DNA Metabarcoding Meets Experimental Ecotoxicology: advancing Knowledge on the Ecological Effects of Copper in Freshwater Ecosystems

DNA (DNA) metabarcoding is a molecular tool that may revolutionise the way in which biological communities are assessed. The tool has the potential to allow a much larger proportion of the biological community to be identified more reliably and rapidly than by current methods of analysis, including meio- and microbiota that would otherwise be missed. Here, DNA metabarcoding was performed to assess the effects of copper on the establishment of a benthic eukaryote community within a series of environmentally relevant copper-contaminated, freshwater mesocosms. The organisms present from the micro- to macroscale were characterised using this method. While taxonomic richness of the eukaryote community increased in control and low copper treatments (<. 200. mg/kg dry wt particulate copper; <. 5. μg/L pore water copper), it remained constant or declined over time in higher copper treatments (>. 400. mg/kg dry wt; >. 18. μg/L). The response observed in the composition of the benthic eukaryote community was more subtle, with significant differences apparent between all treatments during the initial establishment of the community, even the control (4.6. mg/kg dry wt; 1.5. μg/L) and very low (71. mg/kg dry wt; 2.8. μg/L) copper-contaminated treatments. This response was much more sensitive than that observed by a traditional analysis of the macroinvertebrate community over the same time period. All the taxa identified to be sensitive to copper were meio- and microbiota including Chlorophyta, Nematoda, Bacillariophyta and Fungi. This study demonstrates the potential power of DNA metabarcoding for ecotoxicological studies and emphasises the need to incorporate and meio- and microbiota into bioassessment processes.

» Provided data:
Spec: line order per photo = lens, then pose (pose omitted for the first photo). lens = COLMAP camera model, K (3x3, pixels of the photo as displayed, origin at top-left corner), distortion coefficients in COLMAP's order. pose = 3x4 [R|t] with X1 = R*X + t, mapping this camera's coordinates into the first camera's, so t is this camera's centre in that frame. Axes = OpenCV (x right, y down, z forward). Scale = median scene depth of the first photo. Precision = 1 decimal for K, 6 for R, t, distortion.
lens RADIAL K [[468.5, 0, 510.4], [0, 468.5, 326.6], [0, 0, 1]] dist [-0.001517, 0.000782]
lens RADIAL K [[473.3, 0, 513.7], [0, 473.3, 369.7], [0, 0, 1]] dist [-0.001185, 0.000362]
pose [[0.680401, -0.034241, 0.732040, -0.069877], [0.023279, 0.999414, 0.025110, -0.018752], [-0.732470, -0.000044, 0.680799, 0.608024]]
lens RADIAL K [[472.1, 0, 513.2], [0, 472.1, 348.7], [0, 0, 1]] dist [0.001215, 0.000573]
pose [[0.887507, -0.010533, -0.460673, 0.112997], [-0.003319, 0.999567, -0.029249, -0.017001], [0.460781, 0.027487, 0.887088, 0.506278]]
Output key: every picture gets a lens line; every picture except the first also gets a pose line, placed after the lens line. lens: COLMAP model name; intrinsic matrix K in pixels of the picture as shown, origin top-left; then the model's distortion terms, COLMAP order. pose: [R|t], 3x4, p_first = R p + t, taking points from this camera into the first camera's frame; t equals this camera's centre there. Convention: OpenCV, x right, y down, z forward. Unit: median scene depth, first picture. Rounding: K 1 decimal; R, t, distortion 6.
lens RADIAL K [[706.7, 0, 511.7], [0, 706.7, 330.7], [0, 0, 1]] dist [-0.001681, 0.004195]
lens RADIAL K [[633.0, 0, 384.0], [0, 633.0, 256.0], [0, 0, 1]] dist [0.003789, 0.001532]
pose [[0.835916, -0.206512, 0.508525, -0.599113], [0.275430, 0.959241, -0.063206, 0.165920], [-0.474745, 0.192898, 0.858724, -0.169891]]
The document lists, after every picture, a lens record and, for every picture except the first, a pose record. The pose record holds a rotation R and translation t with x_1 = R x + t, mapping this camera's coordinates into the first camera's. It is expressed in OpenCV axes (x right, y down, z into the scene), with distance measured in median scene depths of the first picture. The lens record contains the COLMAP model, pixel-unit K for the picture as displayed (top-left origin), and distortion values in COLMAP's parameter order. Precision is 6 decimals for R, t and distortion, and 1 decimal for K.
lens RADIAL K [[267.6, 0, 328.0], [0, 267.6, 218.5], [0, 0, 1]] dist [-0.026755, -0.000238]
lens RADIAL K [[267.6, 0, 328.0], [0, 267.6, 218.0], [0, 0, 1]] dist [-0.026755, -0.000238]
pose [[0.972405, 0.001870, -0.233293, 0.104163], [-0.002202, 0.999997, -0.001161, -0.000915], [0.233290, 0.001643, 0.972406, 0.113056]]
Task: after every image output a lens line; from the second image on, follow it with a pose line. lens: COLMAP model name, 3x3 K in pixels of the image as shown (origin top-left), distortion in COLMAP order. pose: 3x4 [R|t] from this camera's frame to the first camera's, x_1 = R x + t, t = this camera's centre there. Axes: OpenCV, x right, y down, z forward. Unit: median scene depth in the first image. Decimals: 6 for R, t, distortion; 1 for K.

» Task statement:
According to the copper metabarcoding abstract, which taxa were identified as sensitive to copper? The rows are not needed for this exercise.

» Solution to the exercise:
Chlorophyta, Nematoda, Bacillariophyta and Fungi, all of them meio- and microbiota.